Stored data entries:
══════════

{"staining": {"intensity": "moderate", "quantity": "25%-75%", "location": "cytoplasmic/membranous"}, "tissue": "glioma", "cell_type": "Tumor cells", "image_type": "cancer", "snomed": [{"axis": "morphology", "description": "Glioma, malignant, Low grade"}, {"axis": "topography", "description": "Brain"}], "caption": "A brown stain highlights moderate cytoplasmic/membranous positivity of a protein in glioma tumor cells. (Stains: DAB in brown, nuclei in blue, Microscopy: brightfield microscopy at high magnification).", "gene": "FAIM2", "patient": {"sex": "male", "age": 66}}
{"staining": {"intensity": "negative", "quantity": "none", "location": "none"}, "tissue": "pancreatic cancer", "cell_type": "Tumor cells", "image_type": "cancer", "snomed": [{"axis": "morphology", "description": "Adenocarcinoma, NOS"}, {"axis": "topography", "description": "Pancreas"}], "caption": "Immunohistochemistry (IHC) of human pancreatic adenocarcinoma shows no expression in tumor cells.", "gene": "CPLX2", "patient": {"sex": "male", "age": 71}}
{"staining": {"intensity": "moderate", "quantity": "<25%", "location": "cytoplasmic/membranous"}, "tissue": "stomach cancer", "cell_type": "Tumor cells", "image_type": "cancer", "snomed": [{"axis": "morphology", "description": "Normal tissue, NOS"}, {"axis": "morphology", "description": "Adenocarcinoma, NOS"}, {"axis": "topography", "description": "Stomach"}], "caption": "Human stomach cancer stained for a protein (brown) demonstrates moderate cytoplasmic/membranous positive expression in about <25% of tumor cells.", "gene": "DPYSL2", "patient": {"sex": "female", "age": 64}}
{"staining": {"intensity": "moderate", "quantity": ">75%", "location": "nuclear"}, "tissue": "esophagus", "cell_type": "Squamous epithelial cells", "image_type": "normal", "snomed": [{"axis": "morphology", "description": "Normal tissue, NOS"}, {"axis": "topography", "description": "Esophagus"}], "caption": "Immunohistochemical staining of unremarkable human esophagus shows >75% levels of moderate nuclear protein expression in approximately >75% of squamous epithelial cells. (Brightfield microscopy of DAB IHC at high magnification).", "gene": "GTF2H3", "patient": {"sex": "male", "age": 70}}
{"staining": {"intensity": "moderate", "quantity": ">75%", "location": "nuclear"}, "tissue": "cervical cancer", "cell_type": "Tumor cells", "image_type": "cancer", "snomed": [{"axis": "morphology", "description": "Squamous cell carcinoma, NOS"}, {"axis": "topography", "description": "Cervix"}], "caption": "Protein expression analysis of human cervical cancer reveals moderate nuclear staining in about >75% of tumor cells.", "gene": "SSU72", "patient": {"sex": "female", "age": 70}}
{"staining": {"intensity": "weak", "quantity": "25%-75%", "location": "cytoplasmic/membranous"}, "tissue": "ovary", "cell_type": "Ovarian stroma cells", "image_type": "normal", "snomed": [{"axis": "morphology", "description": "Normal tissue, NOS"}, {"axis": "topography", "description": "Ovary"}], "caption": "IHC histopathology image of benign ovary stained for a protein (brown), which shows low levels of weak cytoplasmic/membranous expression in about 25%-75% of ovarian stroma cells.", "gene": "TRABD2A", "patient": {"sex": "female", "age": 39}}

══════════

EXERCISE OBJECTIVE:
Print the records above again, every one, exactly as written.

WRITTEN RESPONSE:
{"staining": {"intensity": "moderate", "quantity": "25%-75%", "location": "cytoplasmic/membranous"}, "tissue": "glioma", "cell_type": "Tumor cells", "image_type": "cancer", "snomed": [{"axis": "morphology", "description": "Glioma, malignant, Low grade"}, {"axis": "topography", "description": "Brain"}], "caption": "A brown stain highlights moderate cytoplasmic/membranous positivity of a protein in glioma tumor cells. (Stains: DAB in brown, nuclei in blue, Microscopy: brightfield microscopy at high magnification).", "gene": "FAIM2", "patient": {"sex": "male", "age": 66}}
{"staining": {"intensity": "negative", "quantity": "none", "location": "none"}, "tissue": "pancreatic cancer", "cell_type": "Tumor cells", "image_type": "cancer", "snomed": [{"axis": "morphology", "description": "Adenocarcinoma, NOS"}, {"axis": "topography", "description": "Pancreas"}], "caption": "Immunohistochemistry (IHC) of human pancreatic adenocarcinoma shows no expression in tumor cells.", "gene": "CPLX2", "patient": {"sex": "male", "age": 71}}
{"staining": {"intensity": "moderate", "quantity": "<25%", "location": "cytoplasmic/membranous"}, "tissue": "stomach cancer", "cell_type": "Tumor cells", "image_type": "cancer", "snomed": [{"axis": "morphology", "description": "Normal tissue, NOS"}, {"axis": "morphology", "description": "Adenocarcinoma, NOS"}, {"axis": "topography", "description": "Stomach"}], "caption": "Human stomach cancer stained for a protein (brown) demonstrates moderate cytoplasmic/membranous positive expression in about <25% of tumor cells.", "gene": "DPYSL2", "patient": {"sex": "female", "age": 64}}
{"staining": {"intensity": "moderate", "quantity": ">75%", "location": "nuclear"}, "tissue": "esophagus", "cell_type": "Squamous epithelial cells", "image_type": "normal", "snomed": [{"axis": "morphology", "description": "Normal tissue, NOS"}, {"axis": "topography", "description": "Esophagus"}], "caption": "Immunohistochemical staining of unremarkable human esophagus shows >75% levels of moderate nuclear protein expression in approximately >75% of squamous epithelial cells. (Brightfield microscopy of DAB IHC at high magnification).", "gene": "GTF2H3", "patient": {"sex": "male", "age": 70}}
{"staining": {"intensity": "moderate", "quantity": ">75%", "location": "nuclear"}, "tissue": "cervical cancer", "cell_type": "Tumor cells", "image_type": "cancer", "snomed": [{"axis": "morphology", "description": "Squamous cell carcinoma, NOS"}, {"axis": "topography", "description": "Cervix"}], "caption": "Protein expression analysis of human cervical cancer reveals moderate nuclear staining in about >75% of tumor cells.", "gene": "SSU72", "patient": {"sex": "female", "age": 70}}
{"staining": {"intensity": "weak", "quantity": "25%-75%", "location": "cytoplasmic/membranous"}, "tissue": "ovary", "cell_type": "Ovarian stroma cells", "image_type": "normal", "snomed": [{"axis": "morphology", "description": "Normal tissue, NOS"}, {"axis": "topography", "description": "Ovary"}], "caption": "IHC histopathology image of benign ovary stained for a protein (brown), which shows low levels of weak cytoplasmic/membranous expression in about 25%-75% of ovarian stroma cells.", "gene": "TRABD2A", "patient": {"sex": "female", "age": 39}}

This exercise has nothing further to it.